While the corporations that exist only because of prohibition are staunch supporters of prohibition the original industries that financed the Tax Act in 1937 still exist and are some of the richest corporations in the world now,because of hemp prohibition and they still want it prohibited to protect they're profits.
Americans wouldn't even know what nylon and rayon is except for hemp prohibition.
Please address tobacco cigarette industry bias by bureaucrats
Good summary by Claygooding but add the fact that US taxing governments collect $44.5 BILLION in $igarette taxe$ yearly (according to an R. J. Reynolds website) of which according to Allen St. Pierre/NORML some $20 BIL is used to finance "law enforcement" to suppress cannabis. Meanwhile mentioning yearly $193 BIL US economic health and productivity costs of $igarettes might be enough to make Boehner, Obama et al. consider legalizing cannabis as a way to reduce child recruitment into njcotine addiction "before we go over the Cliff".

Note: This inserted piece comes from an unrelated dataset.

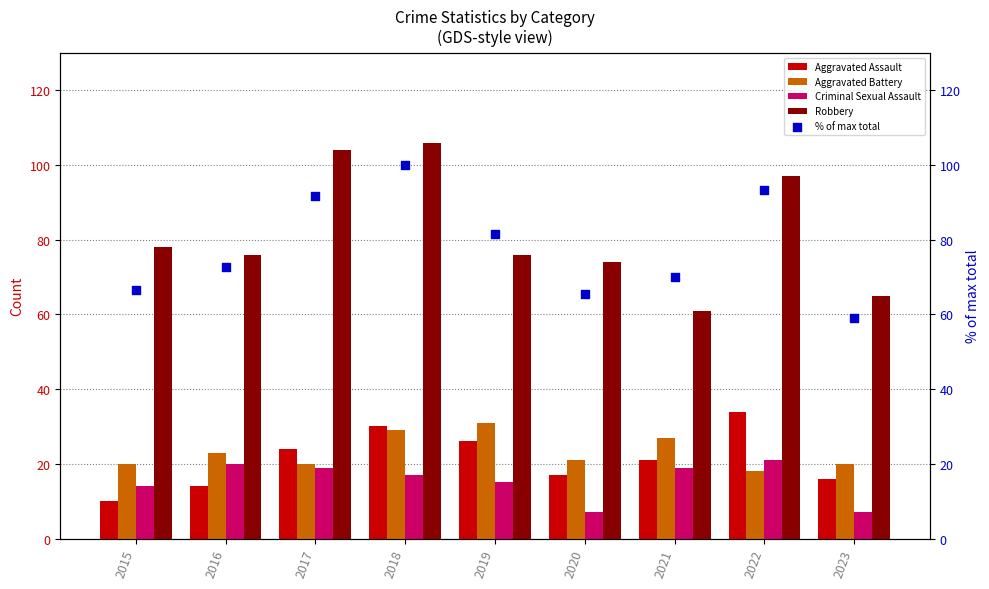

Which series reaches the maximum Y coordinate?

Robbery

I go to harborside all the
I go to harborside all the time, its only about 5 miles from my house and it is so much better than any other medical club around. I know they will win this fight it will take time.
Classic example
The whole Harborside raid was a classic example of just how treacherous the Obama administration has been on the whole cannabis issue.They gave everyone the impression that as long as they followed state law they would have no problems from federal authorities.Then they hit harborside for being too successful?I thought their concept was that places were too big to fail?Not that they were too big,period.How is anyone supposed to have any faith in the law,when the law is so uncertain?When you don't know what the rules are,how can you be expected to follow them?Drug prohibition has been the number one cause of the breakdown in respect for law and order and the people who enforce it.Where is the difference between the alcohol prohibition and this drug prohibition?Both were the cause of the total breakdown of respect for the law.So why does the drug prohibition drag on?It's certainly not because of any successes.
The only reason...
The only reason it continues (and the only way to figure it out) is 'follow the money'.